Несмотря на своей преклонный возраст, Малка Клейман сохраняет в памяти многие подробности жизни тех лет. К примеру, она помнит, как однажды по дороге на рынок поскользнулась на льду, подвернула ногу и не могла идти, и тогда один венгерский солдат взял ее на руки и отнес домой.
- Венгры были куда более верными союзниками немцев, чем румыны, но, как видите, и они были способны на человеческие поступки, - говорит она. – С венграми у меня связано еще одно воспоминание. Они появились в Шаргороде для организации отправки евреев на принудительные работы. И один из этих евреев пришел к нам в дом и обменял у отца молитвенник на банку консервов – огромную ценность в те дни. Консервы в годы войны мы так и не открыли: у нас в доме было так много народу, что делить их на всех было бессмысленно.

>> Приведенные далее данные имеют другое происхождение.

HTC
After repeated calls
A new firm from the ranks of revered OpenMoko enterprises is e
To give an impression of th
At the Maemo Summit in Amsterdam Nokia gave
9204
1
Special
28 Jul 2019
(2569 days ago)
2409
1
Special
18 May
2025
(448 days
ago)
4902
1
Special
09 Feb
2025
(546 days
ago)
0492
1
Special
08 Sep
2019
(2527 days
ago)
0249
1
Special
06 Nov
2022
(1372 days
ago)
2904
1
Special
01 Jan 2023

Вскоре после войны один из живших в семье Клейманов евреев стал председателем горсовета Черновцов и уговорил их перебраться в этот город. В благодарность за спасение и гостеприимство он выделил им в Черновцах огромный дом, но мать Малки, заметив полные ненависти взгляды соседей, заявила, что жить не будет, и они поселились в куда более скромном домике, но зато вреди евреев – почти все соседи говорили на идиш. В Черновцах Малка Клейман сначала поступила на педагогические курсы, а затем в медицинский институт (ныне это Буковинский государственный медицинский университет).

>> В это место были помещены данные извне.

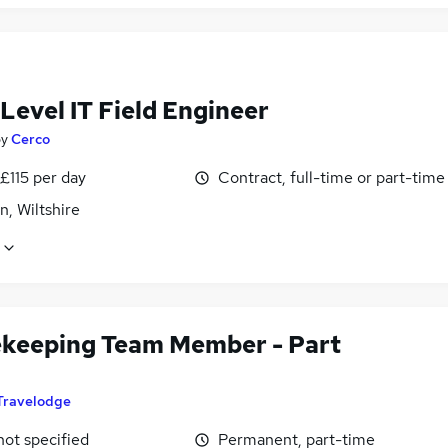
Level IT Field Engineer
by
Cerco
£115 per day
Contract, full-time or part-time
, Wiltshire
keeping Team Member - Part
Travelodge
not specified
Permanent, part-time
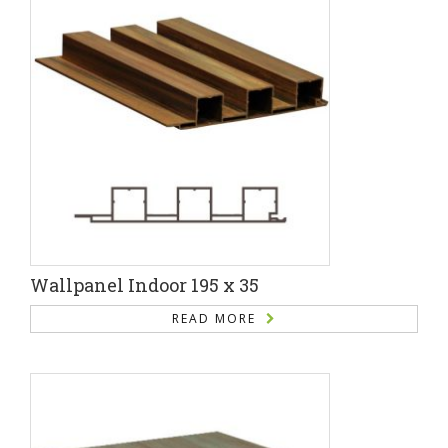
Wallpanel Indoor 195 x 35
READ MORE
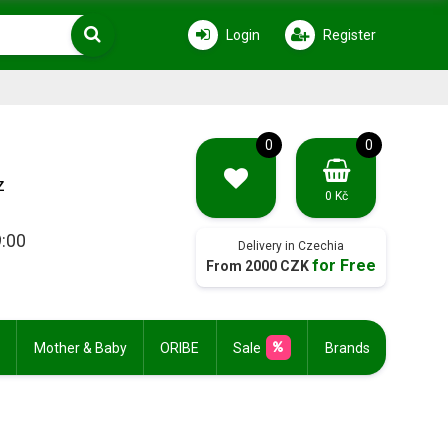
Login
Register
0
0
z
0 Kč
9:00
Delivery in Czechia
for Free
From 2000 CZK
Mother & Baby
ORIBE
Sale
Brands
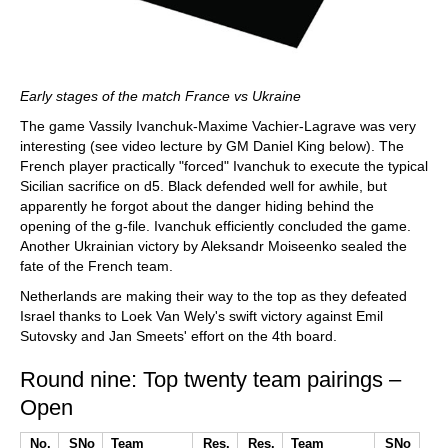
Early stages of the match France vs Ukraine
The game Vassily Ivanchuk-Maxime Vachier-Lagrave was very
interesting (see video lecture by GM Daniel King below). The
French player practically "forced" Ivanchuk to execute the typical
Sicilian sacrifice on d5. Black defended well for awhile, but
apparently he forgot about the danger hiding behind the
opening of the g-file. Ivanchuk efficiently concluded the game.
Another Ukrainian victory by Aleksandr Moiseenko sealed the
fate of the French team.
Netherlands are making their way to the top as they defeated
Israel thanks to Loek Van Wely's swift victory against Emil
Sutovsky and Jan Smeets' effort on the 4th board.
Round nine: Top twenty team pairings –
Open
No.
SNo
Team
Res.
Res.
Team
SNo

Отец Малки продолжал заниматься в Черновцах тем же, чем и в Шаргороде: был раввином, шойхетом и моэлем. Благодаря ему, в городе всегда можно было достать кошерное мясо.
- А моэлем мой отец был знаменитым на всю округу, - с гордостью говорит Малка. – Евреи в Черновцах и в окрестных городах продолжали обрезать младенцев. Правда, если речь шла о партийном или государственном чиновнике, то делалось это тайно. Сам партийный деятель уезжал в командировку, а его жена и теща брали ребенка и везли его в какую-то деревню, куда вызывали отца. Чтобы вы поняли, каким моэлем был мой отец, добавлю, что один из моих преподавателей в институте, профессор-офтальмолог Водовозов, в свое время переехал в Волгоград. Но когда его внуку надо было сделать обрезание, он вызвал отца из Черновиц, так как никому другому не доверял. Отец продолжал делать обрезания и по приезде в Израиль, ездил по всей стране – в Афулу, Негев, куда угодно. Многие черновицкие евреи хотели, чтобы их детей и внуков обрезал именно рав Шомо Клейман.

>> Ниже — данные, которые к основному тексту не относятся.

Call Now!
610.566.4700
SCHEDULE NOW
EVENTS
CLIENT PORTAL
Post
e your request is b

Доктор Малка Клейман с мужем приехали в Израиль в 1972 году, первыми из своей семьи. За ними потянулись остальные: сначала родители, потом брат с сестрой. Малка вскоре после репатриации приступила к работе врачом и проработала 32 года, ее сын Липа, едва начав учебу в докторантуре, был призван в армию и принял участие в Войне Судного дня, – еще не зная толком иврита.
- Малка, - спрашиваю я, - а что стало со всей остальной вашей семьей?
- Все погибли. В Киеве, Хмельнике, Деражне. В Деражне был убит мой дядя, раввин Михаил Слободянский, вместе со всей его семьей. Он, кстати, отсидел год при Советах за то, что не хотел пускать детей в школу, и весь этот год прожил только на хлебе и воде, а в Песах – только на воде. Всех евреев Деражни немцы заставили в Судный день копать для себя расстрельную яму. Дядя отказался, заявив, что в праздник копать запрещено. Тогда украинские крестьяне подошли к немцам и стали просить за него: говорили, что он святой человек, его нельзя расстреливать. И немцы, как ни странно, заявили, что он может уйти. Но дядя сказал, что его место со всеми евреями.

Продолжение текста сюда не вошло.